Pics of the Galactica & Raider @ All Japan Model & Hobby Show:

https://pbs.twimg.com/media/BWQyicLCcAAoWMP.jpg:large

https://pbs.twimg.com/media/BWQyPDNCAAE_nxO.jpg:large


----------



## robn1 (Nov 17, 2012)

They both look amazing in those pics, wow! Does anyone know what that roundish thing behind the Galactica is? It's vaguely familiar but I can't place it.


----------



## irishtrek (Sep 17, 2005)

electric indigo said:


> Pics of the Galactica & Raider @ All Japan Model & Hobby Show:
> 
> https://pbs.twimg.com/media/BWQyicLCcAAoWMP.jpg:large
> 
> https://pbs.twimg.com/media/BWQyPDNCAAE_nxO.jpg:large


In the back ground of that second link I see a box with an image of the new Galactica in clear plastic.


----------



## sg-99 (Jan 11, 2009)

The roundish thing is the MLEV kit from Pegasus hobbies.

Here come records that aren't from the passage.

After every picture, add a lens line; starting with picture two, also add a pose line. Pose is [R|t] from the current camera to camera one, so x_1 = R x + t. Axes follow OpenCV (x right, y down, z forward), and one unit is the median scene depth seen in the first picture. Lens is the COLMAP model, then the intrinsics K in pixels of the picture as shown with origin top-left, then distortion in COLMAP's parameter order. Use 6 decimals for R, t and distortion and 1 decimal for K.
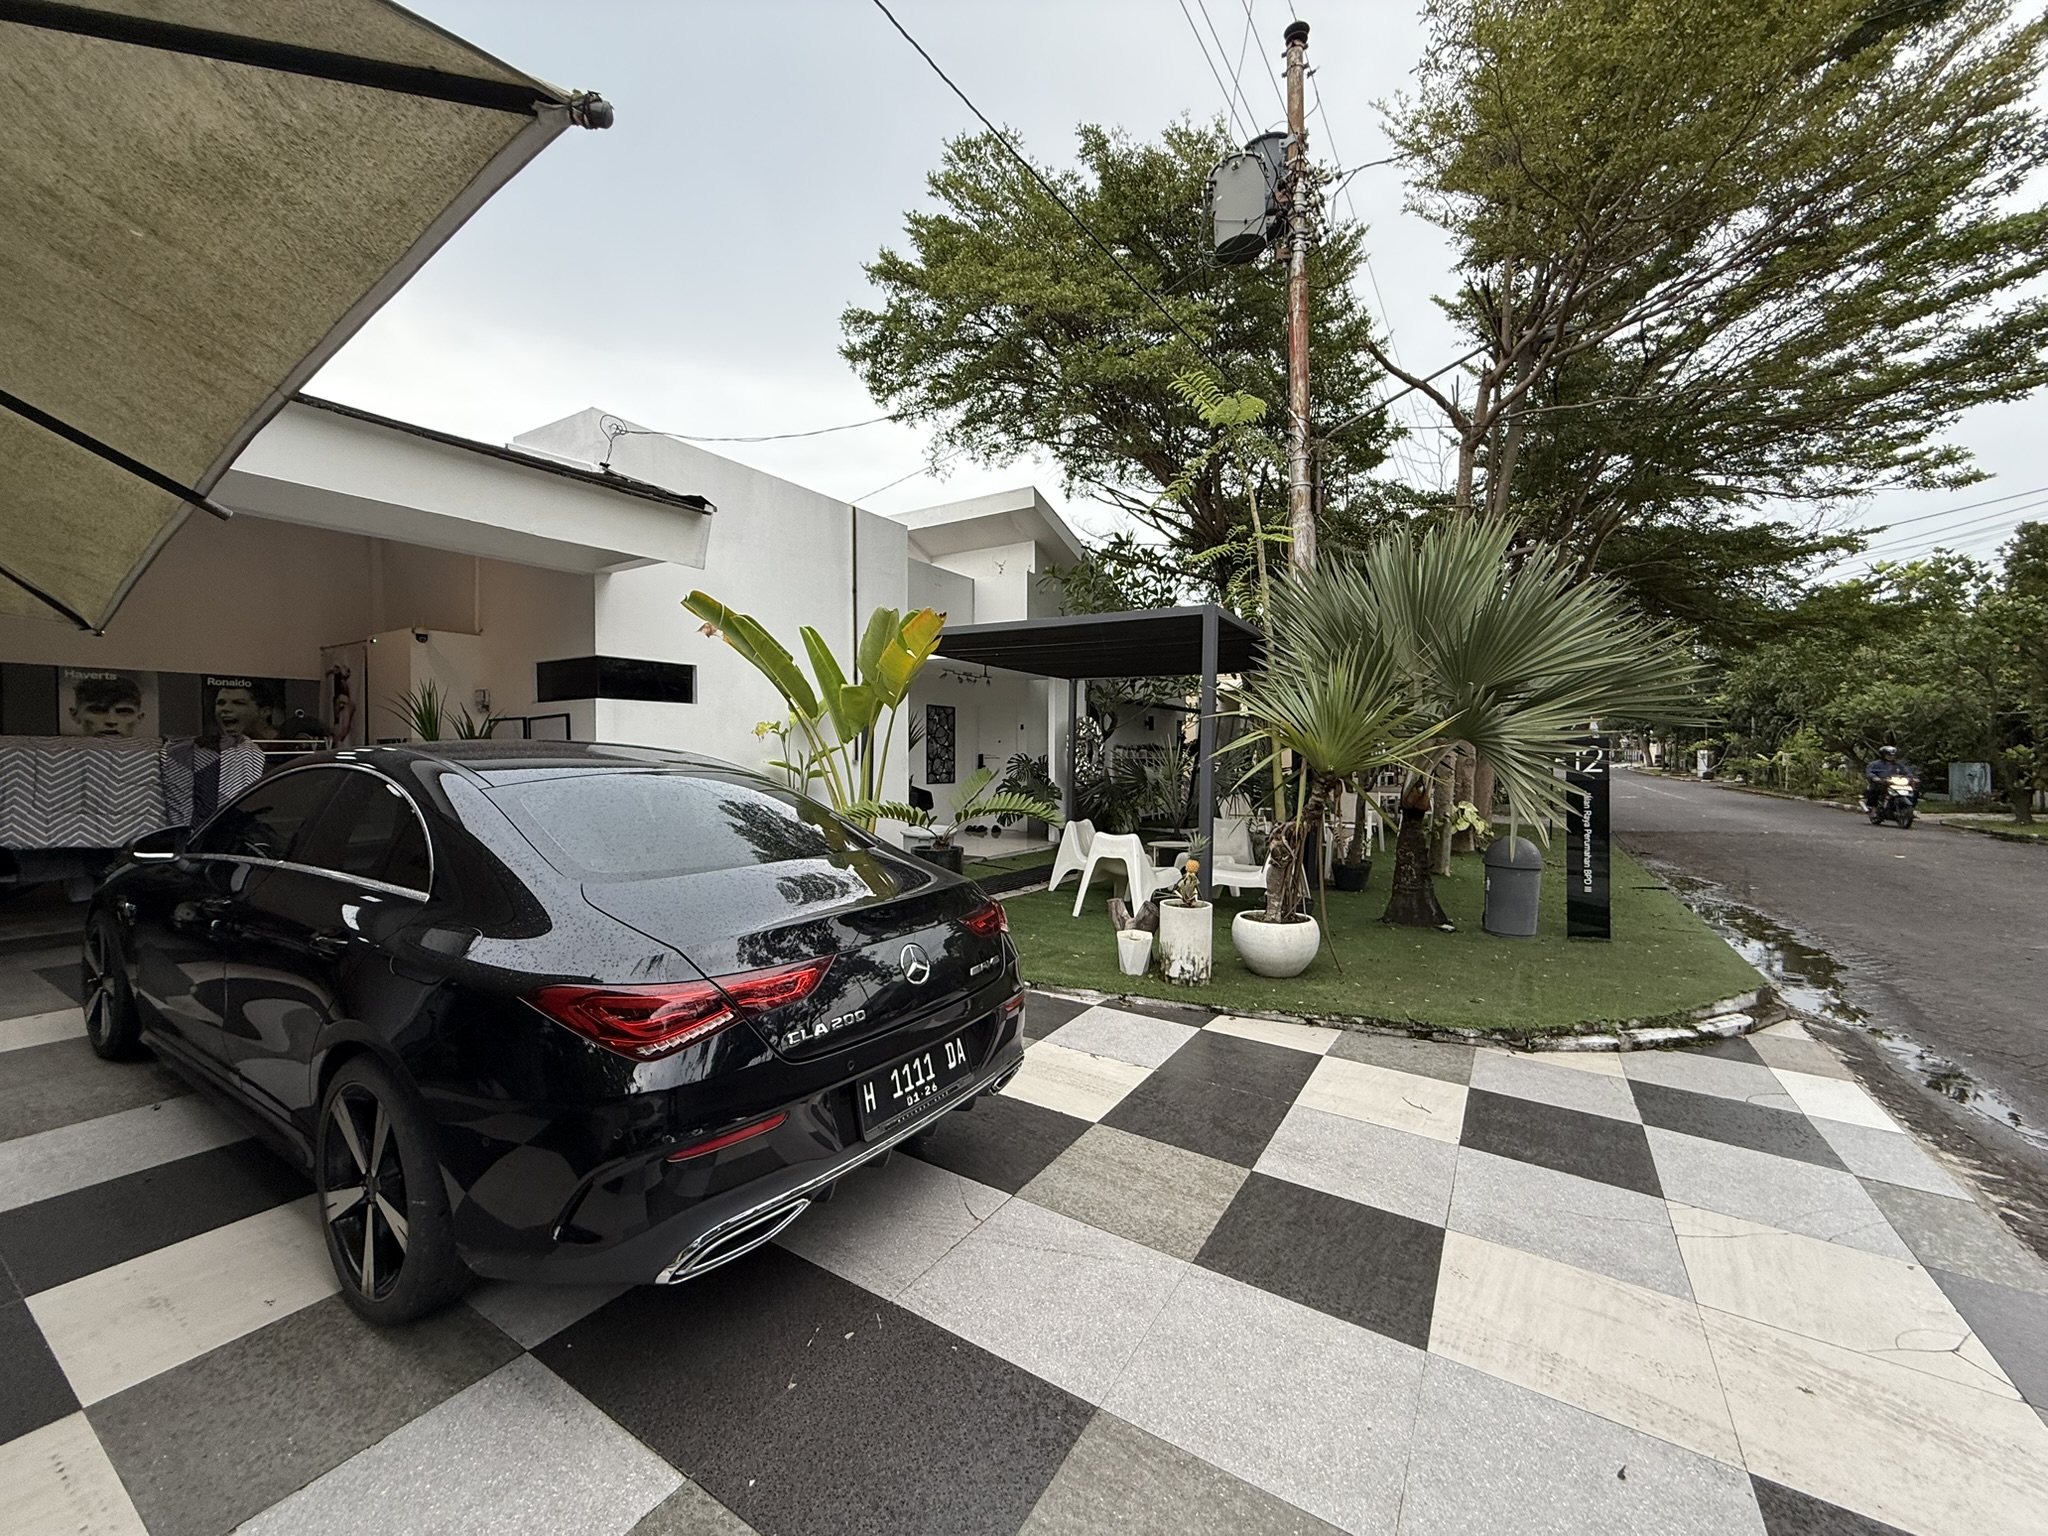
lens RADIAL K [[819.5, 0, 1023.0], [0, 819.5, 768.2], [0, 0, 1]] dist [-0.002178, 0.000397]
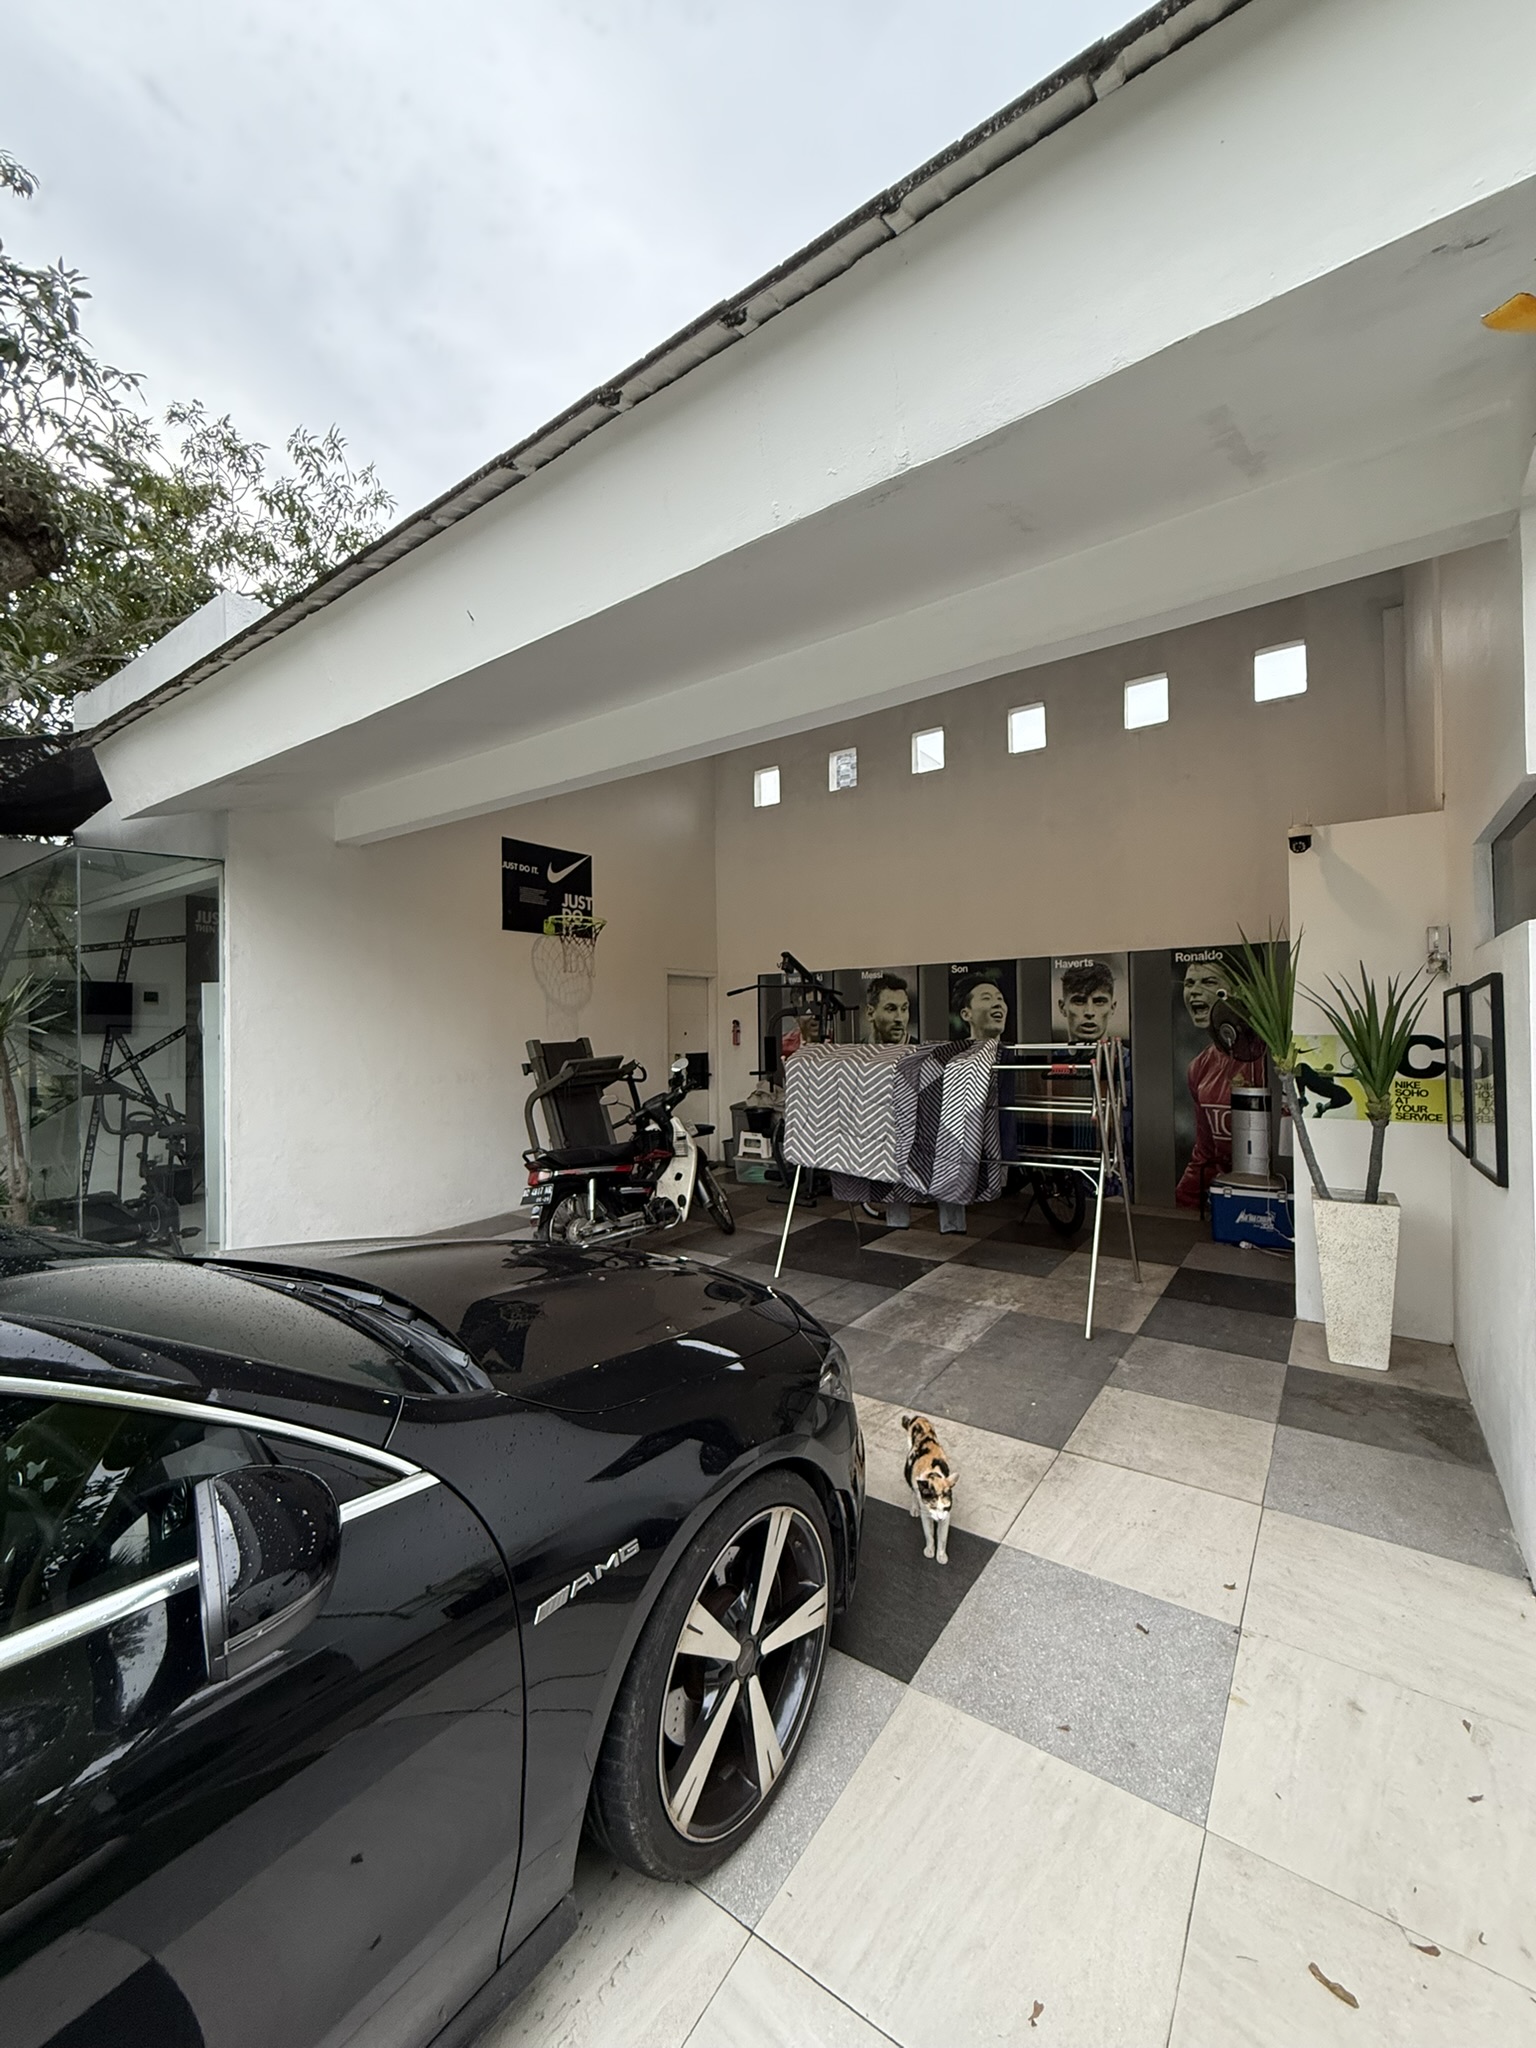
lens RADIAL K [[819.5, 0, 766.1], [0, 819.5, 1022.0], [0, 0, 1]] dist [-0.002178, 0.000397]
pose [[-0.074496, -0.002449, -0.997218, -0.218794], [-0.000631, 0.999997, -0.002408, -0.051165], [0.997221, 0.000450, -0.074497, 0.814806]]
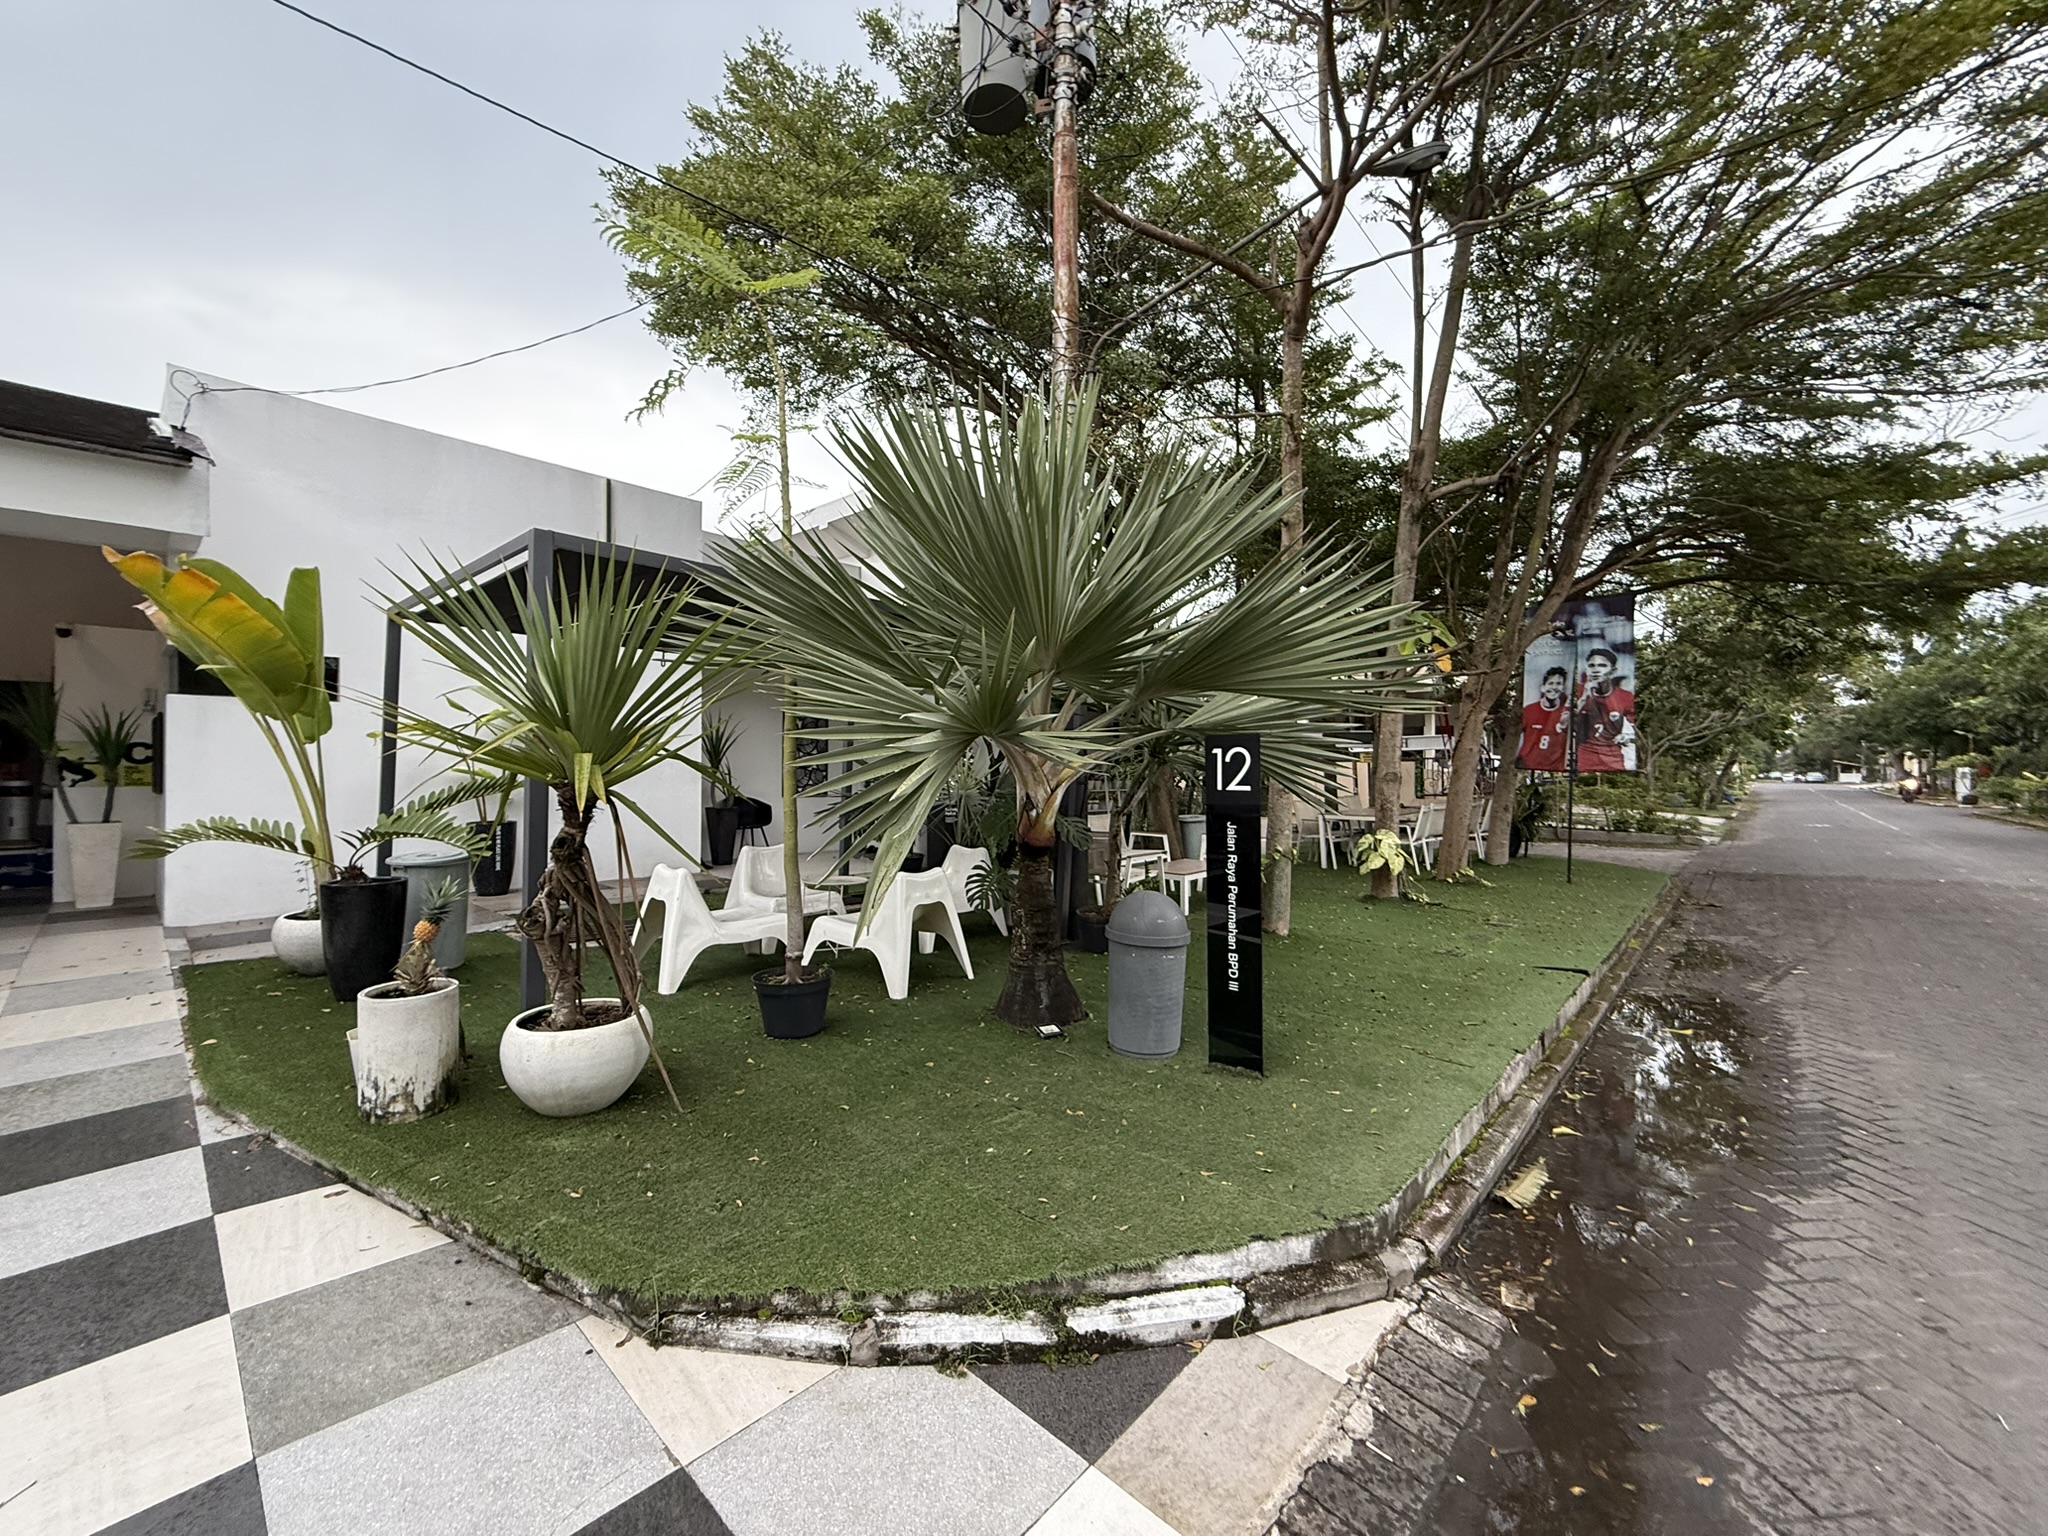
lens RADIAL K [[819.5, 0, 1030.7], [0, 819.5, 768.1], [0, 0, 1]] dist [-0.002178, 0.000397]
pose [[0.982218, 0.005681, -0.187660, 0.601011], [-0.008940, 0.999824, -0.016524, -0.000360], [0.187533, 0.017908, 0.982095, 0.348298]]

The Nu-clear Galactica is a new exclusive and it is at the NYCC as we speak and will be available in a couple of weeks for purchase:thumbsup:


----------



## Helldogg (Aug 21, 2003)

Have the vipers been delayed? I thought they were shipping this week, I have heard nothing. Anyone hear anything?


----------